If you’ve ever designed a database from scratch, or worked with a database migrations, then you know how important it is to get the data schema right the first time. If you get them wrong, then when you (inevitably) have to fix it, you must do a major overhaul of your code just to fit the updated schema. In Rails, this means re-implementing potentially dozens of objects. In Haskell, it’s not as bad because the compiler handles most error checking (with Persistent, anyhow), but it’s still not a trivial exercise.
So how do you design a database with Persistent? You begin with database normalization (DN) in mind.
The objectives of DN are to minimize the amount of redesign you have to do later, reduce data redundancy, and reduce data anomalies (double insertions, old data, records don’t get deleted, etc):
- To free the collection of relations from undesirable insertion, update and deletion dependencies;
- To reduce the need for restructuring the collection of relations, as new types of data are introduced, and thus increase the life span of application programs;
- To make the relational model more informative to users;
- To make the collection of relations neutral to the query statistics, where these statistics are liable to change as time goes by.
E.F. Codd, “Further Normalization of the Data Base Relational Model”
In toto, database normalization means to simplify the design of the database. Let’s see what that means mathematically, and then work through an example in Haskell.
(All from Wikipedia. You might want to jump down to the example below, and refer back here if you don’t understand something.)
In order to understand the normal forms, we first need to understand non-prime attributes.
A non-prime attribute of a relation R is an attribute that does not belong to any candidate key of R
Okay, so it’s a column in the table that is not part of a candidate key. So, what’s a candidate key?
A candidate key of a relation is a minimal superkey for that relation; that is, a set of attributes such that:
1. the relation does not have two distinct tuples (i.e. rows or records in common database language) with the same values for these attributes (which means that the set of attributes is a superkey)
2. there is no proper subset of these attributes for which (1) holds (which means that the set is minimal).
First Normal Form (1NF)
A relation is in first normal form if and only if the domain of each attribute contains only atomic (indivisible) values, and the value of each attribute contains only a single value from that domain. (Wikipedia)
So basically, 1NF means each column in the database is as small as we can make it. By “small” I mean simple, atomic, indivisible. This is intentionally vague and does not have a concrete definition. As the database designer, one of your design decisions includes determining what that atomic parts of the schema should be.
Second Normal Form (2NF)
So, the Wikipedia definition is rather dense:
a relation is in 2NF if it is in 1NF and no non-prime attribute is dependent on any proper subset of any candidate key of the relation. A non-prime attribute of a relation is an attribute that is not a part of any candidate key of the relation.
As far as I can tell, 2NF is about removing duplication by minimizing the number of possible primary keys in the row. There is a rigorous, mathematical definition for this, but I’m not going that rabbit hole today.
Third Normal Form (3NF)
3NF has 2 requirements:
- The table/relation (R) must be in 2NF
- Every non-prime attribute of R is non-transitively dependent on every key of R.

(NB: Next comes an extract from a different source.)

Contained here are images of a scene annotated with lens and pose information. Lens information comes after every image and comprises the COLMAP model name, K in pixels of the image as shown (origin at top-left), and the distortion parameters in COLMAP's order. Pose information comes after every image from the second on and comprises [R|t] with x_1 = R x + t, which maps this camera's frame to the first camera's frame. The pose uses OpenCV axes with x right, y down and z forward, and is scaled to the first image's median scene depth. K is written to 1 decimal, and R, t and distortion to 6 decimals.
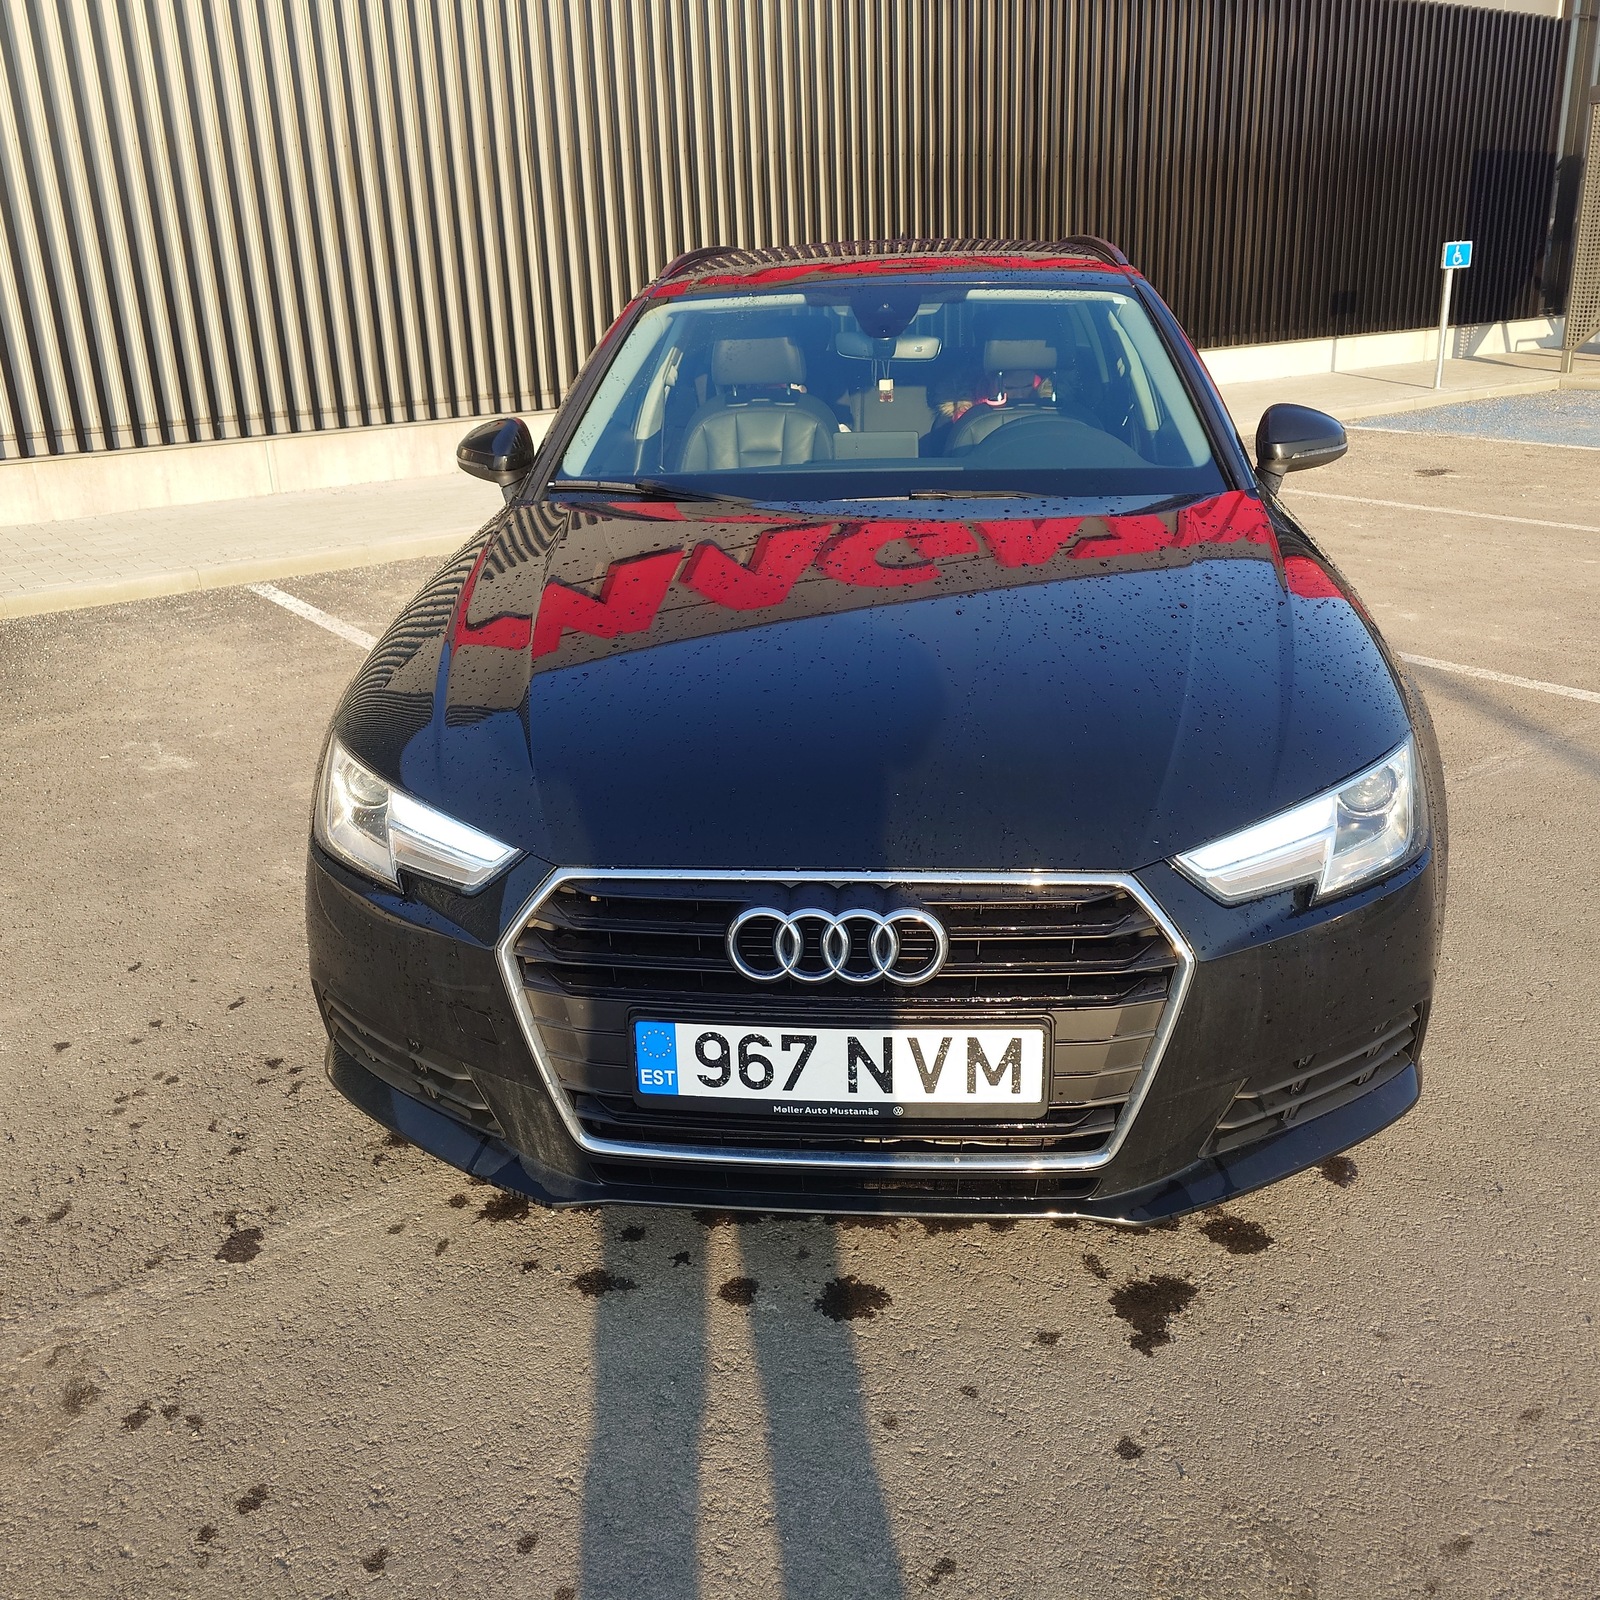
lens RADIAL K [[1505.5, 0, 800.3], [0, 1505.5, 798.3], [0, 0, 1]] dist [-0.010598, 0.000000]
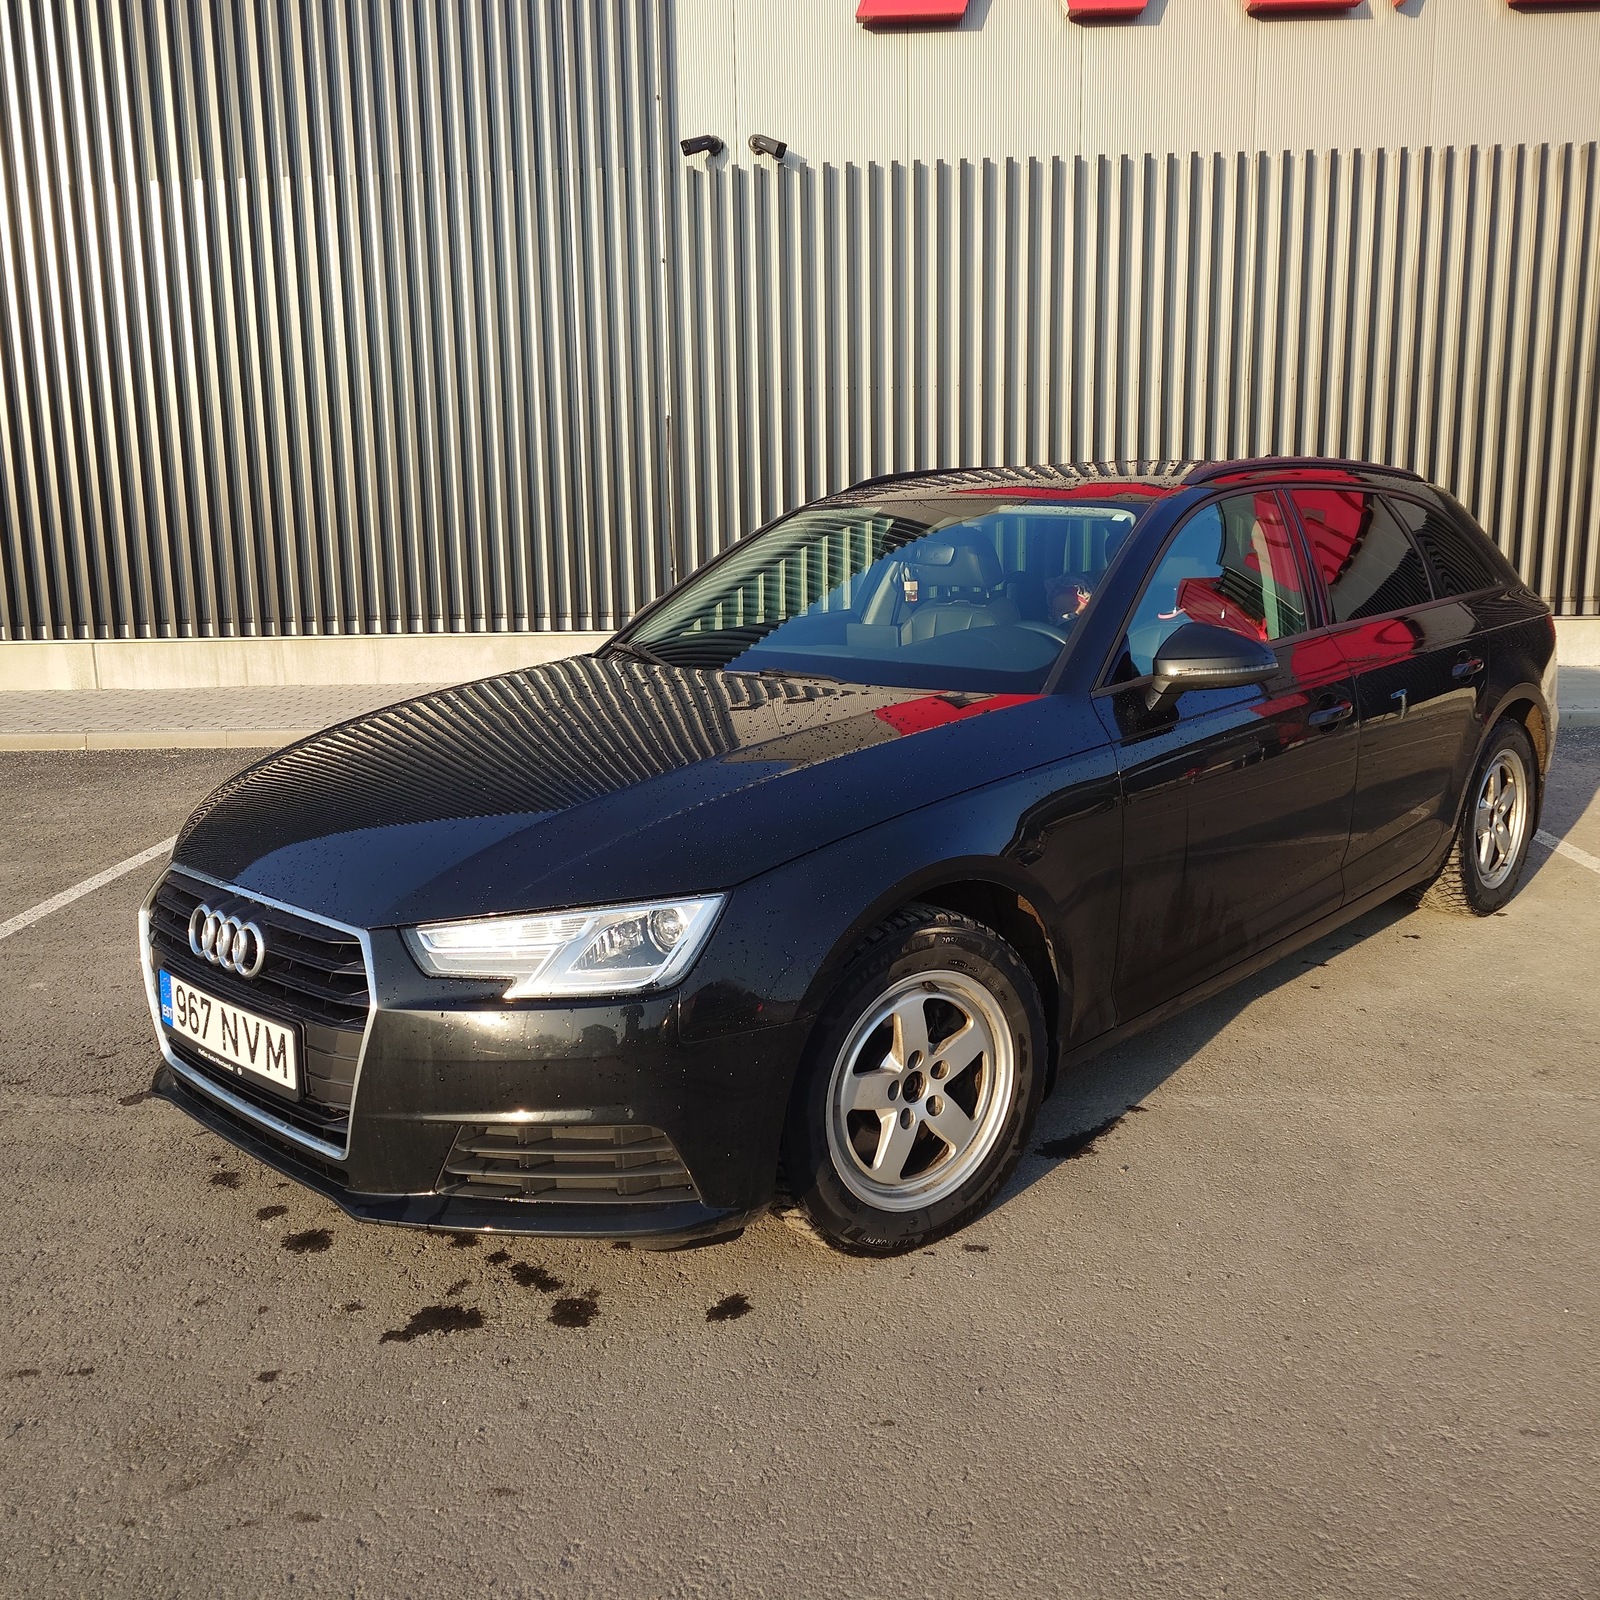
lens RADIAL K [[1505.5, 0, 799.4], [0, 1505.5, 800.8], [0, 0, 1]] dist [-0.010598, 0.000000]
pose [[0.783380, 0.140865, -0.605370, 1.257704], [-0.219924, 0.973791, -0.057998, -0.065035], [0.581335, 0.178570, 0.793828, 0.163962]]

Finally, now that we have our terms defined, let’s work through an example. Say I have the following “Customers” table in my database (also from Wikipedia):
|Customer ID||First Name||Surname||Telephone Number|
|456||San||Zhang||(555) 403-1659 Ext. 53; 182-929-2929|
This can be described with the following Persistent entity:
Customers firstname Text surname Text telephoneNumber Text
You’ll notice this is definitely not normal. The telephone column does not have a format to which all phone numbers conform, therefore there is no norm. Imagine writing a decoder for the telephone column: it would be difficult and annoying. We need to normalize this data to make life easier. The rest of this post will go about refactoring this Persistent entity into a normal form.
The simplest and most flexible solution is to break up the telephone column into its own table:
This establishes a one-to-many relationship between customers and telephone numbers: as you can see, the
Customer Id field has
456 listed twice. In Persistent this would look like:
Customer firstname Text surname Text CustomerTelephone customer CustomerId telephoneNumber Text
CustomerId is a foreign key linking the customer’s telephone number to the customer’s name.

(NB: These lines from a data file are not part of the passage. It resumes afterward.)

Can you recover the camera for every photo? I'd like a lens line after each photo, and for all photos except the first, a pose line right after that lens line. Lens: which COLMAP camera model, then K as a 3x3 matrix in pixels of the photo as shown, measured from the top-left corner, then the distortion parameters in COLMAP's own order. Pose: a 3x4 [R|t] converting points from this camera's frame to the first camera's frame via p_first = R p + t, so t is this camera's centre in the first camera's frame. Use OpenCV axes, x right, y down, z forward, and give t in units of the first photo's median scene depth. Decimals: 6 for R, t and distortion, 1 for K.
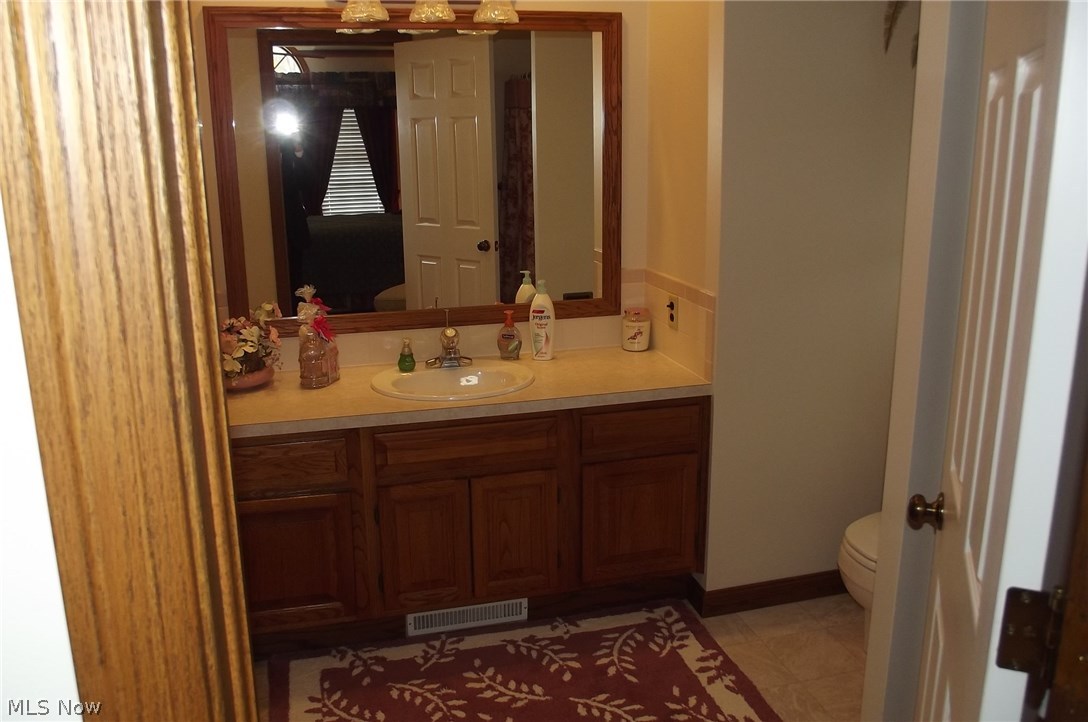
lens RADIAL K [[914.9, 0, 544.0], [0, 914.9, 361.0], [0, 0, 1]] dist [-0.040452, 0.000767]
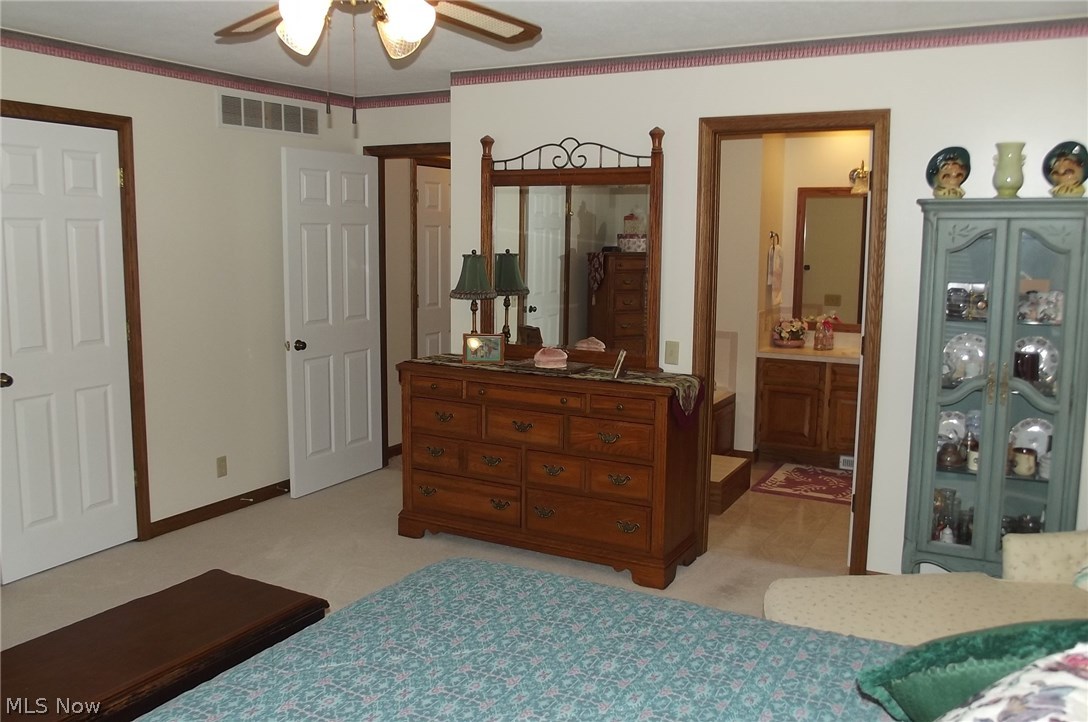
lens RADIAL K [[914.9, 0, 544.0], [0, 914.9, 361.0], [0, 0, 1]] dist [-0.040452, 0.000767]
pose [[0.719002, 0.102819, -0.687360, 0.852157], [-0.187680, 0.980978, -0.049580, 0.308934], [0.669187, 0.164652, 0.724623, -1.142917]]
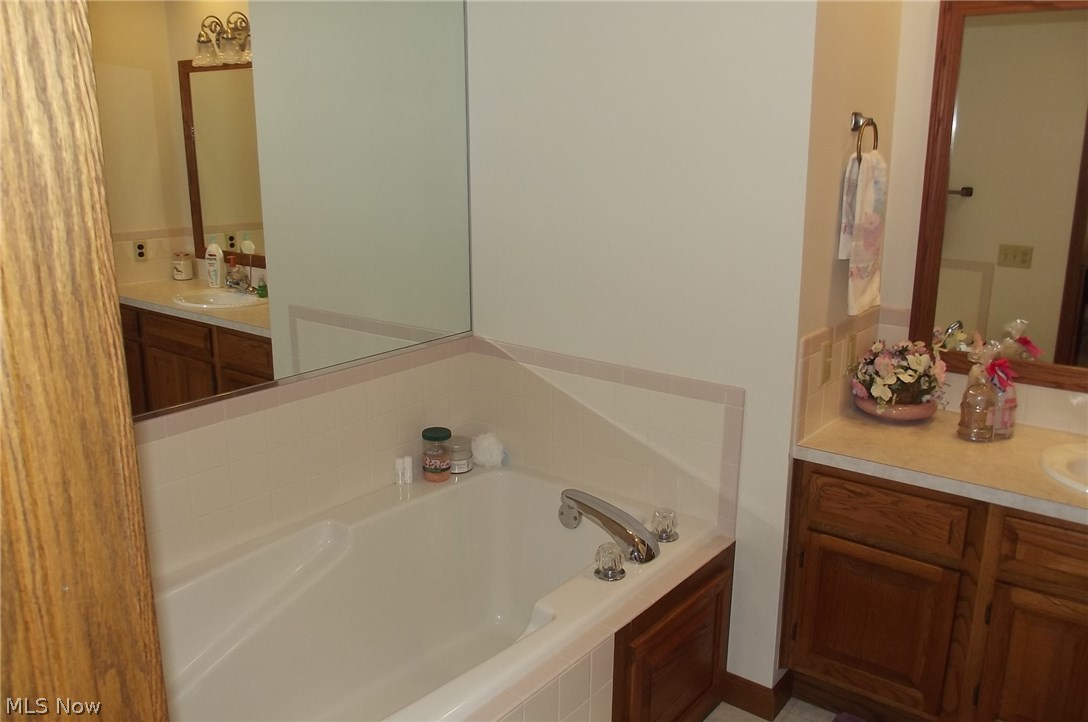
lens RADIAL K [[914.9, 0, 544.0], [0, 914.9, 361.0], [0, 0, 1]] dist [-0.040452, 0.000767]
pose [[0.597532, 0.206878, -0.774698, 0.151061], [-0.205519, 0.973384, 0.101416, -0.047181], [0.775060, 0.098616, 0.624145, 0.171952]]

Breaking up your columns into tables like this also allows for arbitrary extension. What if, later on, you decide you need addresses for each of your customers? Doing so is as easy as:
Address street Text city Text country Text zipcode Text CustomerAddress customer CustomerId address AddressId UniqCustomerAddress customer address
CustomerAddress is a join table that establishes a many-to-many relationship; each customer can be linked to multiple addresses, and vice versa.
Anyway I hope this helps someone trying to learn Haskell and Persistent. I wrote this to aid my own education as I learn to use Persistent, and I have more learning to do. I’d like to know the best way to query these normalized databases, how to use Esqueleto, and what the performance characteristics are of queries to normalized databases.